Cómo planificar tu carrera profesional

Si hay una verdad en la vida, es que no se puede trazar un mapa de todo. No importa cuán cuidadosamente planee, se encontrará en algunos rodeos. Esto es especialmente cierto cuando se trata de su viaje profesional. Con tantas cosas inexplicables -y, muchas veces, sin querer-, puede ser tentador tirar la hoja de ruta y simplemente ir adonde el viento te lleve.

No se puede negar que el empleo tradicional se ha transformado en algo a corto plazo, a tiempo parcial, específico de un trabajo, en otras palabras, dinámico. Sin embargo, esta evolución económica puede coexistir con un método de la “vieja escuela” para forjar decisiones de carrera profesional. Simplemente requiere una mentalidad diferente y más adaptable.

El trabajo en pleno siglo XXI

La noción de crear un mapa de carrera originalmente significaba determinar cómo navegar artísticamente la escala corporativa. En otras palabras, era un tiro recto con muy pocas desviaciones: trabajaba en el departamento X el tiempo suficiente, se convertía en supervisor del departamento X, avanzaba al departamento Y y así hasta que usted se retiraba.
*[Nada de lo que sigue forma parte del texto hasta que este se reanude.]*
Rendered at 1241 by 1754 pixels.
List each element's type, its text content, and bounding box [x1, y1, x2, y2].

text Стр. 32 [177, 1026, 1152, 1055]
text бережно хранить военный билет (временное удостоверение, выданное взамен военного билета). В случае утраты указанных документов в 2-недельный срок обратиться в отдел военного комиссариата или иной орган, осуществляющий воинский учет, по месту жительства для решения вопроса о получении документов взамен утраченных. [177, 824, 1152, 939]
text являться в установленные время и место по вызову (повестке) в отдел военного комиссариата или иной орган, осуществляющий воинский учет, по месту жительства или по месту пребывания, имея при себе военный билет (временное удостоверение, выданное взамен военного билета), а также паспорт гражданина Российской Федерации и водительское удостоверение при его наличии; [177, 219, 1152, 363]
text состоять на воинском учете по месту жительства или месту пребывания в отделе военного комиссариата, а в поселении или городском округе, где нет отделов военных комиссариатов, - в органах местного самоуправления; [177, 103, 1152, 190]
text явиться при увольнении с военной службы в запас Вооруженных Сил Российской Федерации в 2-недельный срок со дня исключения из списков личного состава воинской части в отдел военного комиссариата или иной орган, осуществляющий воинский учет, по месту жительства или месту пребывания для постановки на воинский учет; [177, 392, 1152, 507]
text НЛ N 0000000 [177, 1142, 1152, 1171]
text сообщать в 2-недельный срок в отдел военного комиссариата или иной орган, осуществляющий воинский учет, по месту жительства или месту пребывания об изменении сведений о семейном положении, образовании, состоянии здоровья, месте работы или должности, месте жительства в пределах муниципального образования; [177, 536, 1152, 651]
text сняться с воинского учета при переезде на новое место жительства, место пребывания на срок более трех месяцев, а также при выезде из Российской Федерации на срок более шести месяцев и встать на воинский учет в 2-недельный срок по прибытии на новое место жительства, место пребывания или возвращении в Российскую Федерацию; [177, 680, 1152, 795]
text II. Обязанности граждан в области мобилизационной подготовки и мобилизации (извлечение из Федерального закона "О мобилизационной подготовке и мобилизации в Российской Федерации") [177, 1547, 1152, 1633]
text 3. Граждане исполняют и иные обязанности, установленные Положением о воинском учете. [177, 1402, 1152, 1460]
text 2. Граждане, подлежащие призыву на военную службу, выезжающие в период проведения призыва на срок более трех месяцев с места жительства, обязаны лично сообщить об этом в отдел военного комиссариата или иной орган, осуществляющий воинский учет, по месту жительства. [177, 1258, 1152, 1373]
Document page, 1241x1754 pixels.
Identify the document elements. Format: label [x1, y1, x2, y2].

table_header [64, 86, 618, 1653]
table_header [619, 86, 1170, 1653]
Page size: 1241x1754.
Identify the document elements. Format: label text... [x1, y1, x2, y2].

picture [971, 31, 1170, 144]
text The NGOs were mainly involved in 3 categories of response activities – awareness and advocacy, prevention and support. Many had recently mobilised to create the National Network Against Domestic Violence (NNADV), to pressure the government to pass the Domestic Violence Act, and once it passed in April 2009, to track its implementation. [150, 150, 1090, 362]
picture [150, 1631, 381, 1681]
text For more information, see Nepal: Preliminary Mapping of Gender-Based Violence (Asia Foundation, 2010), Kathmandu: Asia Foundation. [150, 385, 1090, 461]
El mapa de hoy es menos lineal. Está lleno de vueltas y giros a medida que las personas navegan por las oportunidades y desarrollan capacidades que llevan a sus próximos roles, incluso si no están dentro de la misma empresa. Esto significa que tienen la responsabilidad primordial de contar con las habilidades necesarias para avanzar. Esencialmente, nos hemos convertido en una nación (y quizás en un mundo) de individualistas. Somos soñadores, pero con el entendimiento de que esos sueños nunca llegarán a realizarse si no somos flexibles y no pensamos en el viaje.

El mal trago de la imprevisibilidad

No tenía ni idea de lo difícil que sería. Aceptar y reconocer que se aferran firmemente a las responsabilidades que disfrutan es una cosa; hacer algo al respecto es otra muy distinta. Para mí, dar la última palabra para los clientes, programas e iniciativas que había construido y amado fue casi desgarrador. Pero sabía que el crecimiento se vería obstaculizado si no compartía las mejores cosas con mis líderes más confiables.

Una vez que hice esto, me di cuenta de cómo eran capaces de mejorar lo que yo había comenzado a través de sus nuevas perspectivas y enfoque. Además, había otras cosas en las que necesitaba centrarme para seguir adelante. No es de extrañar que vi mi propio crecimiento profesional despegar cuando asumí nuevos retos. Si no me hubiera liberado de esas corbatas, estaría atascado, el equivalente humano de aterrizar en una zanja con una llanta pinchada y sin repuesto a la vista.